Skip to main content Skip to navigation

Human Rights and Global Justice Conference

HUMAN RIGHTS AND GLOBAL JUSTICE CONFERENCE

29 – 31 March 2006,
Scarman House, University of Warwick, UK

 

THEMATIC OUTLINE

 

The conference will explore ways in which the globalisation of human rights discourse impacts on issues of social justice within the emergent discourse of new global social policy signified among other instruments by the Millennium Development Goals, the Global Compact and Norms on the Responsibilities of Transnational Corporations and Other Business Organisations with Respect to Human Rights. Human rights law and jurisprudence need to be informed by the perspectives of contemporary globalization. Likewise, the latter needs to converse with some practices of human rights activism, including and transcending advocacy networks. In this respect we will be exploring a variety of discourses with a focus on law but with broad involvement of social science concerns.

Human rights discourse impinges on globalisation discourse in a number of ways. Universalism of human rights is at the centre of the controversy about globalisation. A variety of discourses see a virtuous link between globalisation, the growth of international human rights instruments and national implementation of those instruments in the countries of the South, economic development and the relief of poverty (Sen). On the other hand, this approach has received a critical response from scholars who criticise the discourse from a variety of perspectives (Ghai, Baxi, Fitzpatrick, Santos, Rajagopal). For example, Rajagopal has questioned ‘How can human rights discourse come to terms with the fact that it is the process of bringing development that has caused serious human-rights violations among deprived sections of the Third World Peoples? Instead of asking these critical questions, mainstream human-rights discourse labels itself progressive for a facile support of a ‘welfare’ state in an age of market fetishism and globalisation’. A key dimension is the contrasting use of human rights discourses by globalising agencies and resistance movements.

Baxi has characterised the new welfarist discourse as ‘the paradigm of trade-related, market-friendly human rights’ and has critiqued the market-friendly discourse with the original universalist paradigm of the Universal Declaration of Human Rights. The intimate connection between these paradigms has come to the fore in contrasting recent developments such as the UN’s Millennium Development Goals, the Global Compact and the Sub-Commission on Human Rights’ Norms on the Responsibilities of Transnational Corporations and Other Business Enterprises with Regard to Human Rights. These conflicting discourses are especially pertinent in the post 9/11 redefinitions of globalisation of human security. New perspectives derived from culture, religion and gender are also influencing this process of redefinition. This conference seeks to address the above within six thematic clusters:

  • The Nature of Human Rights Discourses: This cluster seeks to consider the historical and theoretical significance of human rights discourses including North-South, gender and cultural differences in discourses.

## Data entries
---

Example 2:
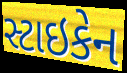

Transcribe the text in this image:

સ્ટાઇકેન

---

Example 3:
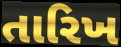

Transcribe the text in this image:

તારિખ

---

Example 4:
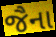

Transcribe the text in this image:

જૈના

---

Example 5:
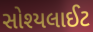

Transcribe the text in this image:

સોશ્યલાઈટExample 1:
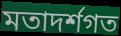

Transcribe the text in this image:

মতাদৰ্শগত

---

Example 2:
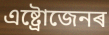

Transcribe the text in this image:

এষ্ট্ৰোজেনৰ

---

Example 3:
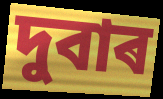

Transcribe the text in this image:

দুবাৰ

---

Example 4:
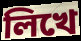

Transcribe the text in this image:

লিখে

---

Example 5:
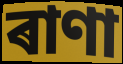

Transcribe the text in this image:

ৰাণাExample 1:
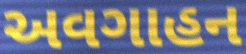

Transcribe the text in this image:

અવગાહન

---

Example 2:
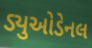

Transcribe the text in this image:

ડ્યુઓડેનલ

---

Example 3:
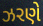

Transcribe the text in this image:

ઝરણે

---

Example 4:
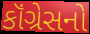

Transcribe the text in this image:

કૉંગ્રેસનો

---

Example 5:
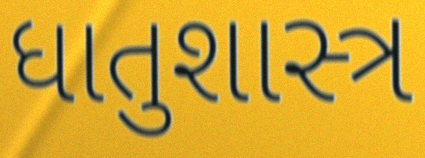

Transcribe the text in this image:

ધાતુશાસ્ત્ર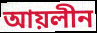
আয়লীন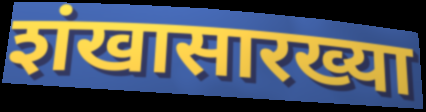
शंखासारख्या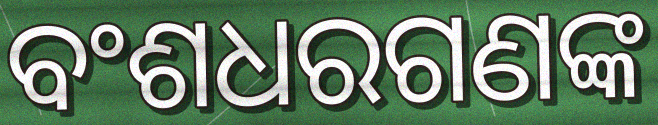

...

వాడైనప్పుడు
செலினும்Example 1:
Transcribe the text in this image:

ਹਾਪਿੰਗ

* * *

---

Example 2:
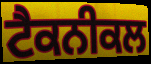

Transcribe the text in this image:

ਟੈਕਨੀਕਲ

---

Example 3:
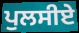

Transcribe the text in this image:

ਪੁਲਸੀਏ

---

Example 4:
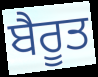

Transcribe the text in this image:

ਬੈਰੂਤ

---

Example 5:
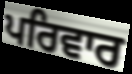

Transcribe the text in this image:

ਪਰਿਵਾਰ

## Tasks for this exercise
a. Answer these from the conference outline, one line each:
(i) At what venue is the conference held?
(ii) What phrase does Baxi use to characterize the new welfarist discourse?
(iii) How many thematic clusters does the conference seek to address?
b. Write out the passage of the conference outline starting at "The conference will" and ending at "social science concerns.".

## Problem solutions
a.
(i) Scarman House, University of Warwick, UK
(ii) "the paradigm of trade-related, market-friendly human rights"
(iii) Six

b.
The conference will explore ways in which the globalisation of human rights discourse impacts on issues of social justice within the emergent discourse of new global social policy signified among other instruments by the Millennium Development Goals, the Global Compact and Norms on the Responsibilities of Transnational Corporations and Other Business Organisations with Respect to Human Rights. Human rights law and jurisprudence need to be informed by the perspectives of contemporary globalization. Likewise, the latter needs to converse with some practices of human rights activism, including and transcending advocacy networks. In this respect we will be exploring a variety of discourses with a focus on law but with broad involvement of social science concerns.